Silvia no tiene cardiopatía, ni tiroides – acabo de recibir su analitica y perfecta! – ni problemas de ojos, ni de oidos, come como una lima… Vamos, el ejemplo de una niña enferma.

Comentario habitual numero dos: Los padres son unos inconscientes/egoistas al traer un hijo “deficiente”

A veces pensamos qué hubiéramos hecho de saber que Silvia tenía SD en el embarazo. Y sigo sin verme capaz de responder de primeras, pero sí que es cierto que, de haber decidido no tenerla, nos hubiéramos perdido una gran personita, gritona, con carácter, con su parloteo que avanza a velocidad de crucero y, sobre todo, nos hubiéramos perdido a nuestra hija. 

Y no creo que seamos más egoístas que el que decide una cosa u otra por su hijo. Eso sí, somos padres más apalizados por su agenda de atención temprana, que nos hacen llevarla de la ceca a la meca.

Comentario habitual numero tres: Son muy cariñosos

En eso remito a los comentaristas al blog de Noelia (mesobrauncromosoma.blogspot.com) y a que, si hablamos por “cariñoso” en términos de humanidad, de eso estoy segura. Segura de que mi hija será mucho más humana que yo, mirará a la vida con un color más alegre que como la miro yo y apreciará las pequeñas cosas mucho mejor que yo. 

Qué domingo tan divertido hemos comenzado 🙂

… que el barco del arroz

A esto se une varias experiencias que hemos vivido y que nos hacen darle más de una vuelta a varios asuntos:

a. en las maternidades deberían de dar un curso de “inteligencia emocional para médicos más brutos que un arado”. Esta conclusión la saqué de una cena de mamis con nenes de excelso cromosoma extra y vi que nuestra experiencia no fue la única, que insensibles hay en hospitales públicos y privados.

b. Que tras ver el Maria Corredentora lo vamos a pasar francamente mal tomando la decisión del cole – cuando llegue –

c. Que si un niño con síndrome de down ni llora, ni habla ni balbucea, ni nada de nada… entonces, aquí la señorita tendrá el síndrome de up o de left, porque vaya genio que se gasta la criatura

d. El juego del cucu-tras se lo conoce ya a la perfección – véase de nuevo testimonio gráfico –

e. Y que esto de que te meta la vida en una aventura inesperada es eso, una aventura.

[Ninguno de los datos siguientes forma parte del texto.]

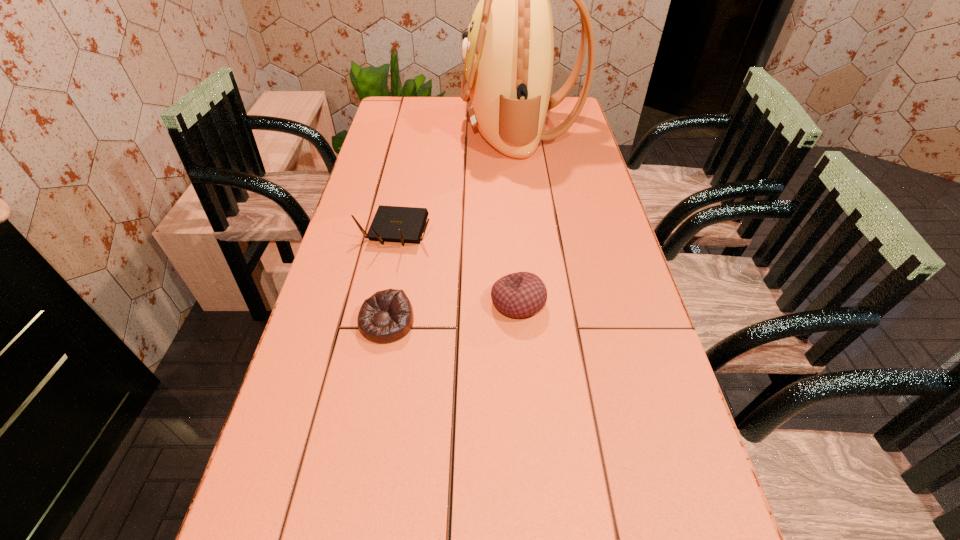
In order to click on vacant space positioned on the left of the taller beanbag in this screenshot , I will do `click(462, 302)`.

Where is `vacant point located on the back of the left beanbag`? The image size is (960, 540). vacant point located on the back of the left beanbag is located at coordinates (407, 213).

Image resolution: width=960 pixels, height=540 pixels. Identify the location of object at the far edge. 508,51.

Locate an element on the screen. router that is positioned at the left edge is located at coordinates (397, 224).

Locate an element on the screen. The image size is (960, 540). beanbag that is at the left edge is located at coordinates (387, 316).

You are a GUI agent. You are given a task and a screenshot of the screen. Output one action in this format:
    pyautogui.click(x=<x>, y=<y>)
    Task: Click on the object present at the right edge
    The height and width of the screenshot is (540, 960).
    Given the screenshot: What is the action you would take?
    pyautogui.click(x=508, y=51)

The height and width of the screenshot is (540, 960). I want to click on object present at the far right corner, so click(508, 51).

The width and height of the screenshot is (960, 540). In the image, there is a desktop. In order to click on vacant space at the left edge in this screenshot , I will do `click(341, 272)`.

This screenshot has height=540, width=960. In the image, there is a desktop. What are the coordinates of `vacant space at the right edge` in the screenshot? It's located at (580, 184).

Locate an element on the screen. The image size is (960, 540). vacant region at the far left corner of the desktop is located at coordinates (421, 116).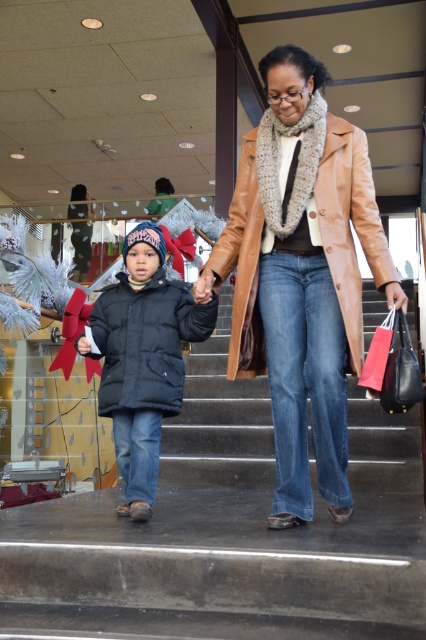
Is leather coat at center taller than matte black jacket at center?

Indeed, leather coat at center has a greater height compared to matte black jacket at center.

Does point (287, 396) come closer to viewer compared to point (123, 369)?

Yes, it is in front of point (123, 369).

I want to click on leather coat at center, so click(301, 275).

Between smooth concrete stairs at center and leather coat at center, which one is positioned higher?

leather coat at center

Does smooth concrete stairs at center have a lesser width compared to leather coat at center?

Incorrect, smooth concrete stairs at center's width is not less than leather coat at center's.

Where is `smooth concrete stairs at center`? smooth concrete stairs at center is located at coordinates (227, 534).

Is smooth concrete stairs at center below matte black jacket at center?

Indeed, smooth concrete stairs at center is positioned under matte black jacket at center.

Describe the element at coordinates (227, 534) in the screenshot. The image size is (426, 640). I see `smooth concrete stairs at center` at that location.

Identify the location of smooth concrete stairs at center. This screenshot has height=640, width=426. (227, 534).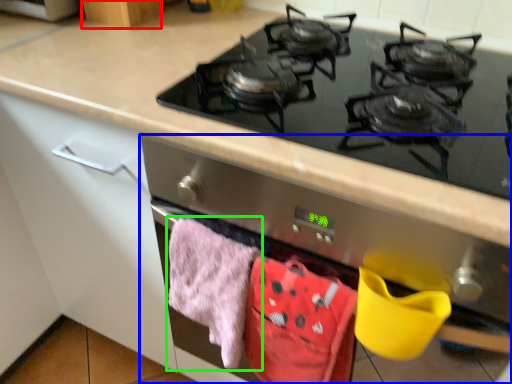
Question: Based on their relative distances, which object is nearer to cabinetry (highlighted by a red box)? Choose from oven (highlighted by a blue box) and beach towel (highlighted by a green box).

Choices:
 (A) oven
 (B) beach towel

Answer: (B)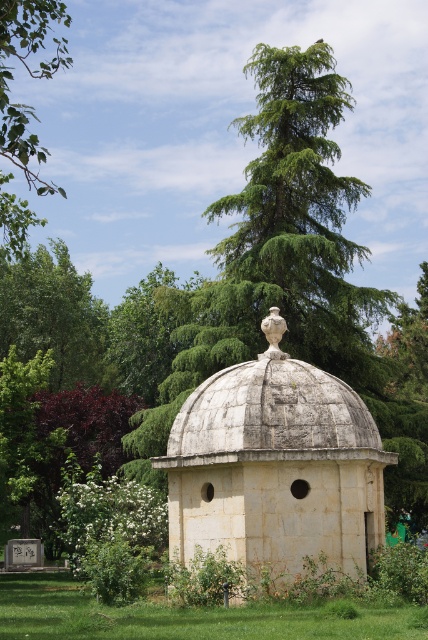
Between green grass at lower center and green leafy branch at upper left, which one appears on the right side from the viewer's perspective?

green grass at lower center

Is point (312, 621) positioned after point (2, 76)?

Yes, it is behind point (2, 76).

Locate an element on the screen. This screenshot has width=428, height=640. green grass at lower center is located at coordinates (184, 616).

How distant is green leafy tree at center from white stone gazebo at center?

The distance of green leafy tree at center from white stone gazebo at center is 13.33 meters.

Can you confirm if green leafy tree at center is taller than white stone gazebo at center?

Indeed, green leafy tree at center has a greater height compared to white stone gazebo at center.

Image resolution: width=428 pixels, height=640 pixels. What do you see at coordinates (296, 278) in the screenshot?
I see `green leafy tree at center` at bounding box center [296, 278].

Locate an element on the screen. The height and width of the screenshot is (640, 428). green leafy tree at center is located at coordinates (296, 278).

Does white stone gazebo at center appear on the left side of green leafy branch at upper left?

Incorrect, white stone gazebo at center is not on the left side of green leafy branch at upper left.

Is point (252, 440) closer to camera compared to point (6, 54)?

Yes, point (252, 440) is closer to viewer.

At what (x,y) coordinates should I click in order to perform the action: click on white stone gazebo at center. Please return your answer as a coordinate pair (x, y). The width and height of the screenshot is (428, 640). Looking at the image, I should click on (276, 467).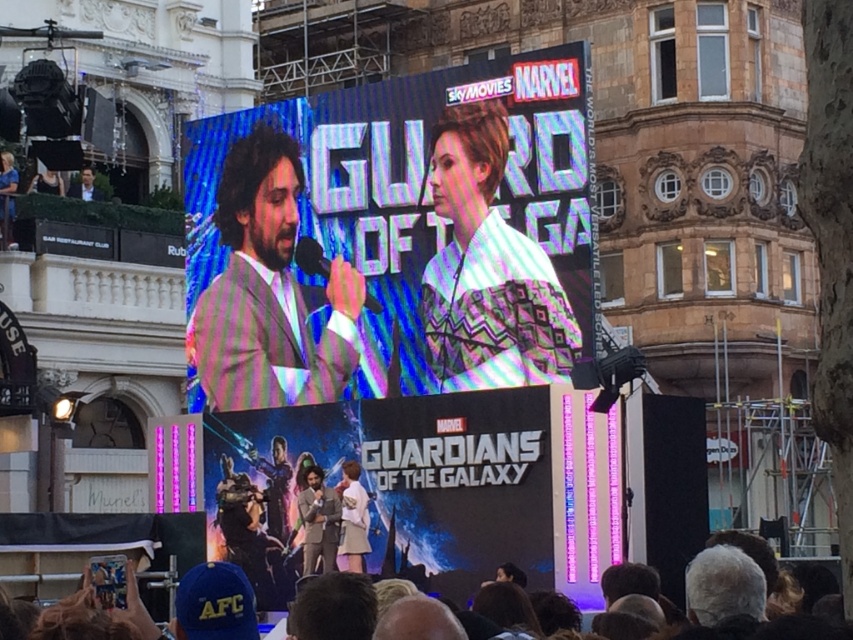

Que yo cada dia estoy más tranquila. Y qué diantres, si total, nada es para tanto 😉

Más perdidos…

Llevamos más de un mes sin actualizar, y aunque no es de recibo dar excusas, si que es cierto que:

1.- La mamá ha estado 1 semana fuera por motivos laborales, en la otra punta del mundo (bueno, a 14 horas de avión)

2.- El papá fue a recoger a la mamá y decidieron que, como el mundo se va a la porra el 12 de diciembre de 2012, había que visitar Las Vegas y San Francisco, no vaya a ser que el apocalipsis empiece por Sin city y luego decida mover un poco las Russian Hills de la ciudad del Golden Gate.

3.- A ello se le une que, cuando papá y mamá volvieron a recoger a la criatura, se encontraron un osezno por gracia y obra de los abuelos maternos (vease foto adjunta)

4.- Mamá pensó que Phoenix le había sabido a poco, total, qué aburrida es la vida sin aeropuertos. Así que se marchó a Berlin.

5.- Papá y Silvia pensaron… ¿qué podemos hacer los dos solitos? Pues pillarse una gastroenteritis.

Y así hemos acabado, mamá en Berlin agobiada, papá y Silvia echando el resto y hasta hoy…

Por otro lado, Silvia ha pegado un avance bastante impresionante. Ya intenta agarrarse los pies (cosa que veremos de un día a otro), se da la vuelta ya solita hacia el lado derecho y la sentamos apoyadita con cojines y vaya si le gusta esta nueva forma de ver el mundo.